If you want a smooth soup, whizz it in a blender or use a hand blender.

Serve garnished with a bit of chopped parsley.

Makes 4 cups.

Thursday, September 24, 2009

Borscht

INGREDIENTS

1 Tbsp butter
1 Tbsp extra virgin olive oil
1/2 medium onion, chopped fine
2 stalks celery, diced small
1 cups shredded green cabbage
3 carrots, peeled and chopped small
3 large beets, peeled and shredded or diced medium
Other vegetables (such as potatoes, beans, corn, turnip, parsnip) if desired, diced
1/4 cup tomato paste
6 cups vegetable broth
2 bay leaves, whole
Sea salt and black pepper to taste
Sour cream

DIRECTIONS

Heat the butter and oil in a large pan over medium heat. Add onions and celery, and cook for 5 minutes until tender.

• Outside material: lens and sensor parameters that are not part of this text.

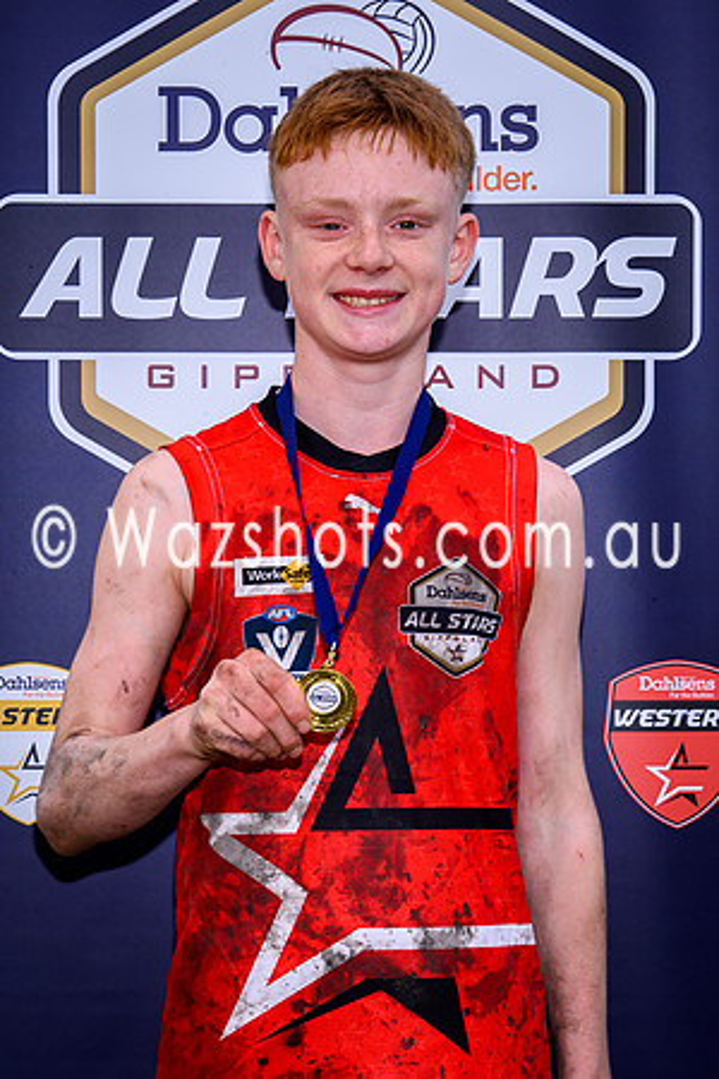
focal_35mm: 113
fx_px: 3392
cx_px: 318
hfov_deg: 12.1
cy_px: 608
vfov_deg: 18.1
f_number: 5.6
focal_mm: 38
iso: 100
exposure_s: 1/160
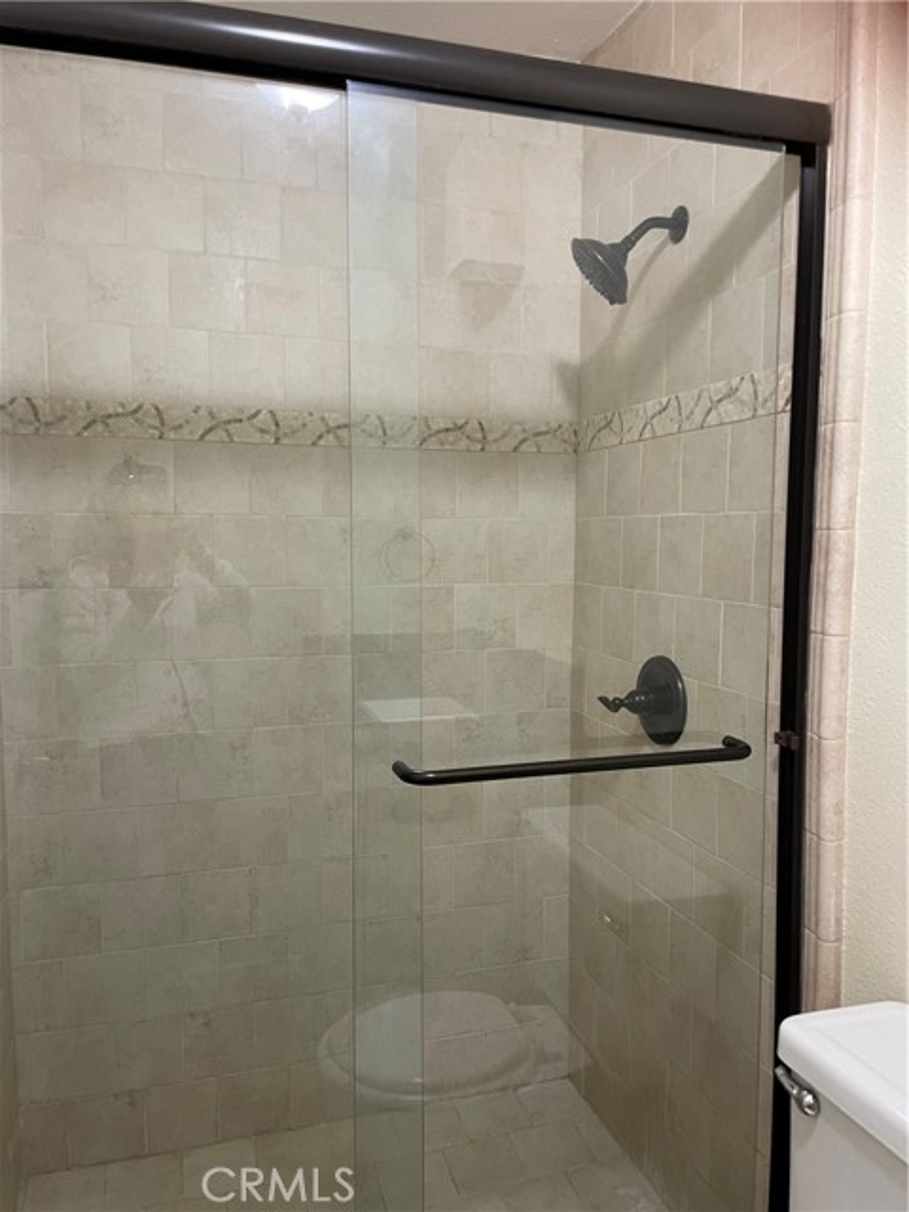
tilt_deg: -5.3
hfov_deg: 53.1
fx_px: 910
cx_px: 454
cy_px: 606
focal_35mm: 26
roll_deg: -0.4
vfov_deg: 67.3
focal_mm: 4.2
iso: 250
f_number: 1.6
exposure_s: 1/60
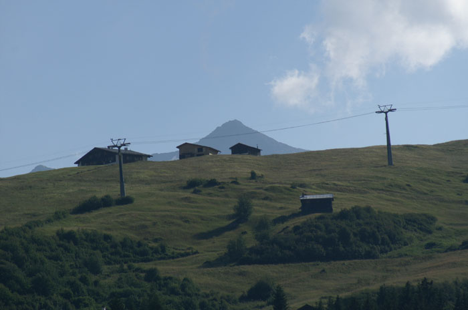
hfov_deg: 6.6
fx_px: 4087
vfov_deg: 4.3
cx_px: 234
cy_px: 155
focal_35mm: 315
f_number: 9
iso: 100
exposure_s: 1/640
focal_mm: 210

Add the cabbage, carrots, beets, other vegetables if using, tomato paste, vegetable broth, and bay leaves. Cover pot and cook on very low heat for between 60-90 minutes or until vegetables are tender.

Remove bay leaves. Season with salt and pepper to taste.

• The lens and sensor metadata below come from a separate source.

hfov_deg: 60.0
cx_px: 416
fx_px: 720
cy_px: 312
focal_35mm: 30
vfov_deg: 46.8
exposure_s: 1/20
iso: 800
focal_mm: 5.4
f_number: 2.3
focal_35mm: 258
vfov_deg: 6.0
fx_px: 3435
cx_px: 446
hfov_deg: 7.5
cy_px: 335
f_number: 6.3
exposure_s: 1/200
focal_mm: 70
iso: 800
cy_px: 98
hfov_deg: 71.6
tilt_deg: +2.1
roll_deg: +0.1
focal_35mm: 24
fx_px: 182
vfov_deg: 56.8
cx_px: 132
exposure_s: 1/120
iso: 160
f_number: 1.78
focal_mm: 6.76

Ladle hot borscht into bowls and top with a heaping spoon of sour cream. Serve with crusty bread.

Serves 8.

Thursday, January 29, 2009

Creamy Celery Bisque

INGREDIENTS

1 Tbsp butter
3/4 cup diced onion
3/4 cup diced celery
1/2 cup diced carrot
1/2 tsp dried thyme
5 Tbsp white rice
4 cups vegetable broth
1/8 tsp sea salt
1/8 tsp black pepper
1/2 cup cream

DIRECTIONS

Melt butter in medium saucepan over medium high heat. Add onion, celery, and carrot; cook without browning, stirring constantly, 4 minutes or until vegetables are tender. Add thyme and rice; cook 1 minute more.

Add broth to saucepan; reduce heat to medium. Cook 15 minutes or until rice is very tender. Season with salt and pepper. Purée mixture in blender with cream; serve immediately.

Make-ahead tip: Recipe can be made 24 hours ahead and refrigerated. When ready to serve, heat in medium saucepan over medium heat for 5 minutes.

Serving tips: Serve with a garnish of croutons, additional diced celery, or a sprinkling of minced herbs.